Las clases de “co-parenting” o “paternidad en común”, están proliferando en Estados Unidos donde, según algunos cálculos, más del 40% de los matrimonios termina en divorcio.
En estas clases se aprende a gestionar la relación con la ex pareja para eliminar conflictos, reduciendo en lo posible la parte emocional y concentrándose en lo que es mejor para los hijos.
Muchos van a ellas por iniciativa propia, exhaustos tras años de peleas y haciendo un último esfuerzo por llegar a un acuerdo fuera de los tribunales con el o la “ex”. Otros, sin embargo, asisten por orden judicial.
Patrice Kyger, directora ejecutiva de la ONG Centro de Mediación de Charlottesville (MCC), en Virginia, afirma que han apreciado un incremento de la participación en las clases que ofrecen y cree que ello se debe en parte a que los padres están más abiertos a pedir ayuda.

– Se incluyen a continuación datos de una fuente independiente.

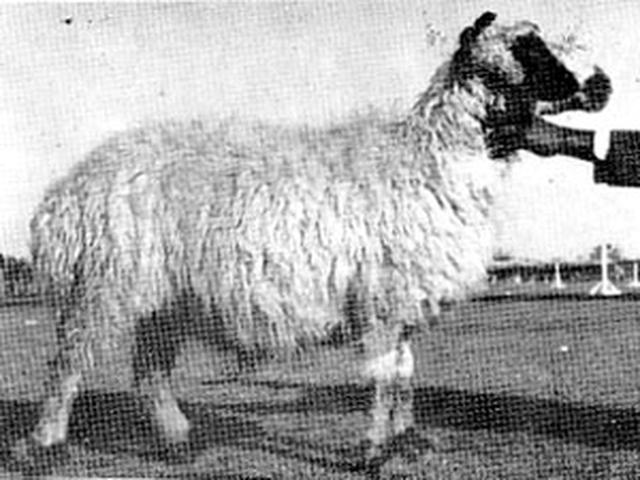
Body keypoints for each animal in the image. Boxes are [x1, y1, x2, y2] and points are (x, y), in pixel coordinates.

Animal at [17, 11, 610, 475]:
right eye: (525, 47)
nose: (597, 84)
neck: (428, 158)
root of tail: (63, 195)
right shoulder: (380, 297)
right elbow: (385, 377)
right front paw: (374, 452)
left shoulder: (400, 299)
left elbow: (405, 373)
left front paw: (406, 441)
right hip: (104, 284)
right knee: (68, 364)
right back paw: (44, 447)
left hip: (166, 299)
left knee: (149, 373)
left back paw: (179, 443)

“Hace diez años, los padres y madres divorciados estaban menos dispuestos a considerar que podrían aprender a cambiar su propio comportamiento para llevarse mejor con su ex pareja y que esto podría beneficiar a los hijos”, dijo Kyger a EFE.
Añade que más padres acuden ahora a los tribunales pidiendo cambios en la custodia, visitas o pagos de manutención, lo que lleva a que a veces tengan que tomar estas clases por orden de los juzgados.
En los seminarios que imparte MCC se insiste especialmente en las necesidades de los hijos comunes.
“Prestamos mucha atención en nuestras clases a lo que los niños necesitan (atención, cuidados, por ejemplo) y lo que no necesitan, como que sus padres les pregunten sobre lo que hace el otro progenitor o que busquen apoyo en ellos”, señaló Kyger.
Los manuales de esta organización ofrecen consejos para hacer la paternidad compartida más fácil y libre de conflictos, y se refieren a ella como “el negocio familiar” de criar a hijos felices, sanos y exitosos.
Todos los seminarios de este tipo insisten en la idea de que hay que tratar la relación con la ex pareja como si fuera una relación de negocios, única manera de evitar conflictos emocionales y concentrarse en el objetivo común de educar a los niños.